Most of us are aware that fast food and takeaways are hardly the healthiest of foods. We know all about the now well-published facts concerning the health risks associated with saturated fats and refined carbohydrates. Many of us also recoil in the knowledge that fast foods commonly contain artificial colours, flavour enhancers such as MSG and preservatives. But today’s lifestyle is hectic and stressful so can it really be all that bad to nip into a fast food chain once in a while?

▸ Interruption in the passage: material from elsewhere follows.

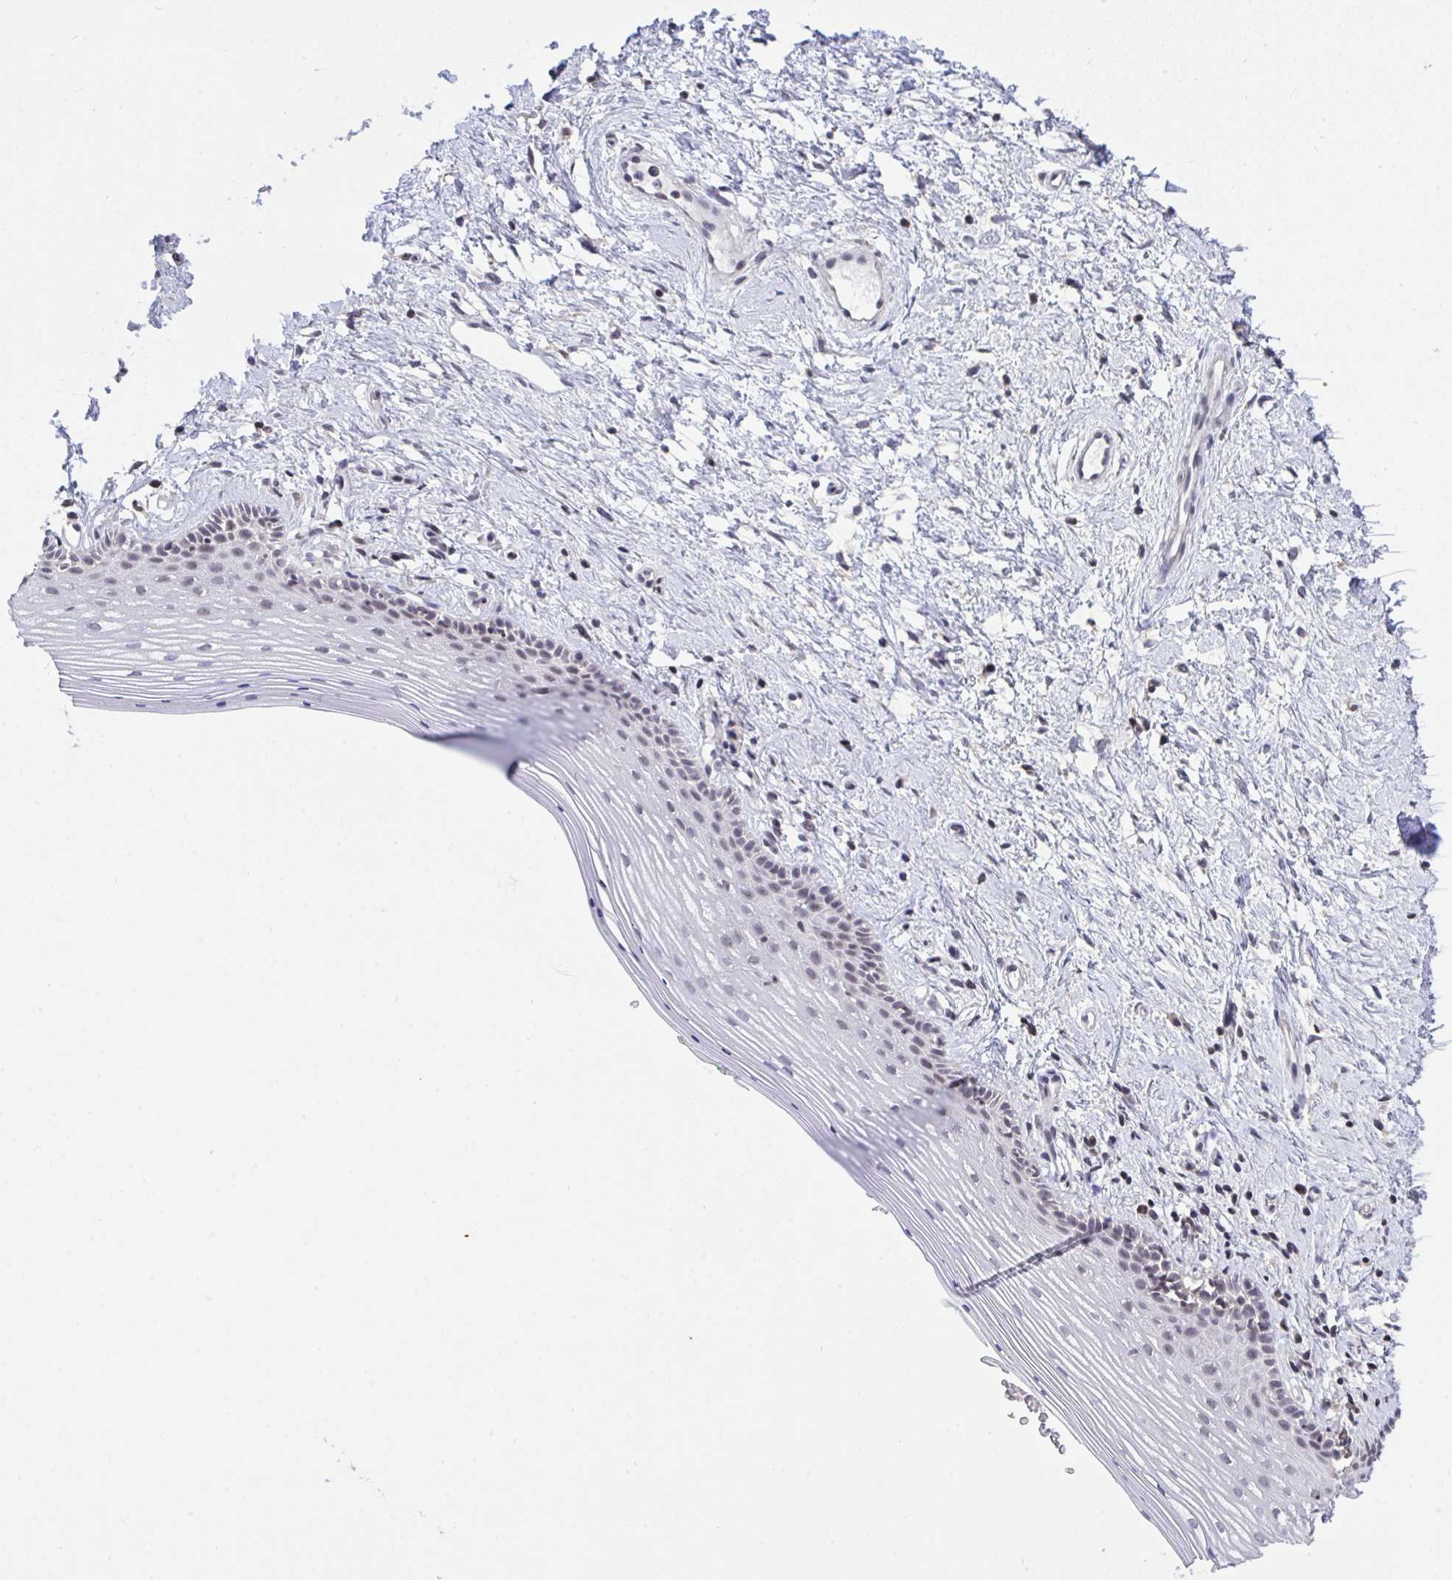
{"staining": {"intensity": "weak", "quantity": "<25%", "location": "nuclear"}, "tissue": "vagina", "cell_type": "Squamous epithelial cells", "image_type": "normal", "snomed": [{"axis": "morphology", "description": "Normal tissue, NOS"}, {"axis": "topography", "description": "Vagina"}], "caption": "Immunohistochemistry (IHC) image of normal vagina stained for a protein (brown), which shows no staining in squamous epithelial cells. (Stains: DAB (3,3'-diaminobenzidine) immunohistochemistry with hematoxylin counter stain, Microscopy: brightfield microscopy at high magnification).", "gene": "SAP30", "patient": {"sex": "female", "age": 42}}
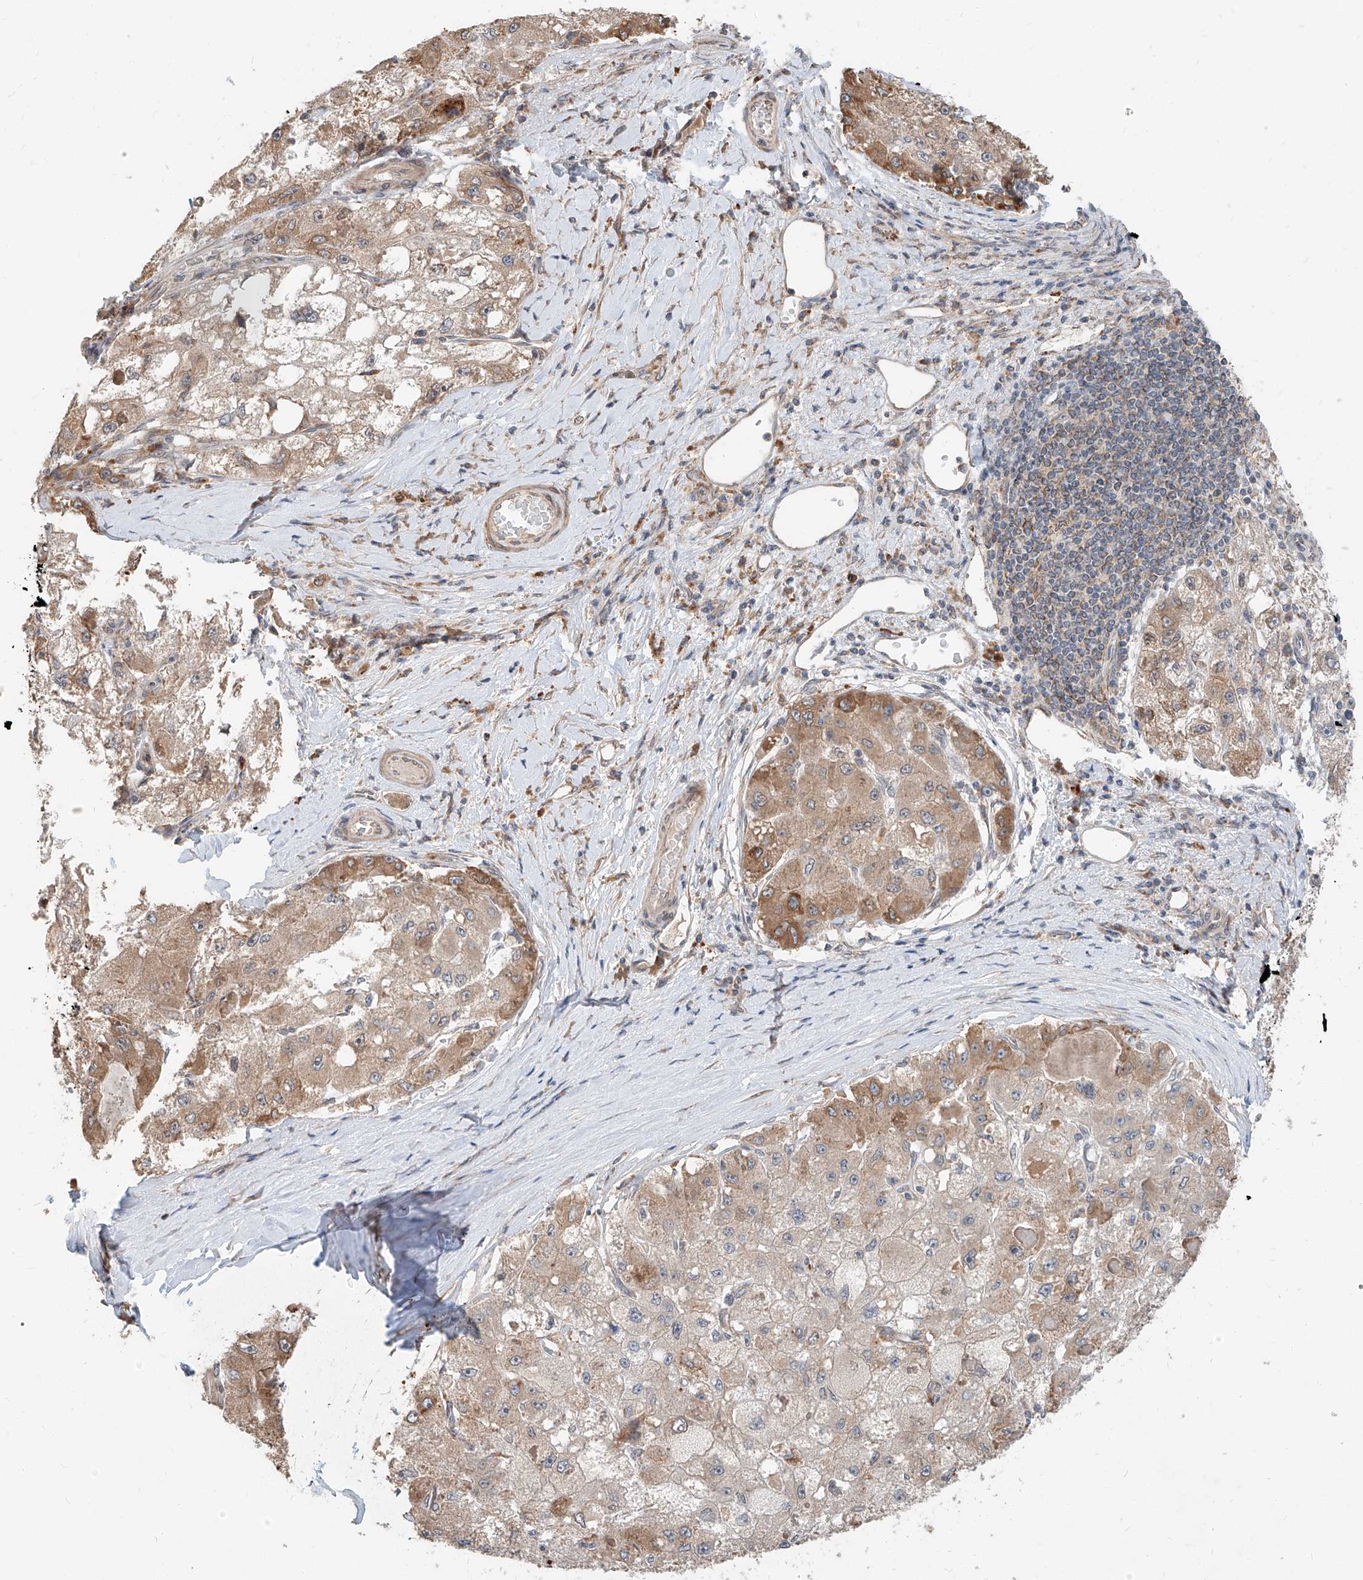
{"staining": {"intensity": "moderate", "quantity": ">75%", "location": "cytoplasmic/membranous"}, "tissue": "liver cancer", "cell_type": "Tumor cells", "image_type": "cancer", "snomed": [{"axis": "morphology", "description": "Carcinoma, Hepatocellular, NOS"}, {"axis": "topography", "description": "Liver"}], "caption": "A brown stain labels moderate cytoplasmic/membranous positivity of a protein in hepatocellular carcinoma (liver) tumor cells. The staining was performed using DAB (3,3'-diaminobenzidine) to visualize the protein expression in brown, while the nuclei were stained in blue with hematoxylin (Magnification: 20x).", "gene": "STX19", "patient": {"sex": "male", "age": 80}}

The truth is the ingredients listed above are just the tip of the iceberg. There are far more shocking things in fast food which make these not-so-healthy villains already listed look (almost) like the good guys. How about a dose of fertiliser with your burger or a serving of wood pulp in your salad dressing? And we’re not joking. Perhaps the worst thing is knowing that all these added ingredients are perfectly legal.
Be warned – the following doesn’t make easy reading for anyone looking to pop into their local fast food chain anytime soon…….or ever again!
Silicon dioxide – known as sand to you and me or the stuff used to make glass, ceramics and cement. Silicon dioxide is added to the processed meats often served in takeaways, as an anti-caking agent, making them easier to cook.
Wood – listed as cellulose, this product might be more familiar to you by its title of ‘processed wood pulp’. Used as a thickener and stabiliser and a cheaper alternative to flour, it can be found in many foods including salad dressings and muffins. Ironically, often foods that contain cellulose proudly claim to be high in fibre. And we all know that fibre is good for us……right?!
Dimethylpolysiloxane – we don’t expect that name to mean anything to you but perhaps ‘Silly Putty’ might. Dimethylpolysiloxane is a form of silicone which is used in the manufacture of cosmetics and breast implants. It’s also the magic ingredient added to fast food deep fat fryers to prevent them from foaming.
Ammonium sulphate (fertiliser) – this product is very versatile – its main job in life is that of an alkaline soil fertiliser but it also plays its part as an ingredient in insecticides, herbicides and fungicides. Last but not least it is used as an additive in many fast food bakery products.
Petroleum-derived preservatives (TBHQ) – given its full name of tertiary butylhydroquinone may make it unpronounceable for most of us but that doesn’t stop us being grossed out by its inclusion in our food. It’s usually more at home in varnishes, resins and cosmetics and, although governmental food safety agencies have approved the compound, there is a strict limit. Apparently, one gram can induce ‘nausea, vomiting, delirium, a sense of suffocation and collapse’ while five grams is fatal. Ah well… as long as it’s limited…
Human hair – yes. Human hair. If you see the amino acid, L-cysteine, listed in a collection of ingredients, it could have come from human hair, collected from barbers shops and hairdressers in China. It’s also derived from chicken feathers and cow horns. L-cysteine is often added to the flour used to make commercial bread and the rolls used in high street burger joints.
Beaver anal glands – a secretion from the anal glands of beaver, called castoreum is a food additive often used in vanilla and strawberry ice creams. Why? Because it adds flavour, apparently, and for that reason, it can legally be listed as a natural flavouring.
The choice of whether you eat processed and fast foods is of course yours. If you can stomach the fact that what you are eating contains a dash of petroleum-based product, a sprinkling of sand or a side-order of wood then it is your body and your prerogative.
If, on the other hand, you would like to arm yourself with a full possession of the facts, we urge you to take an interest in what your food contains. Become a food detective, ask questions and make informed choices for you and your family.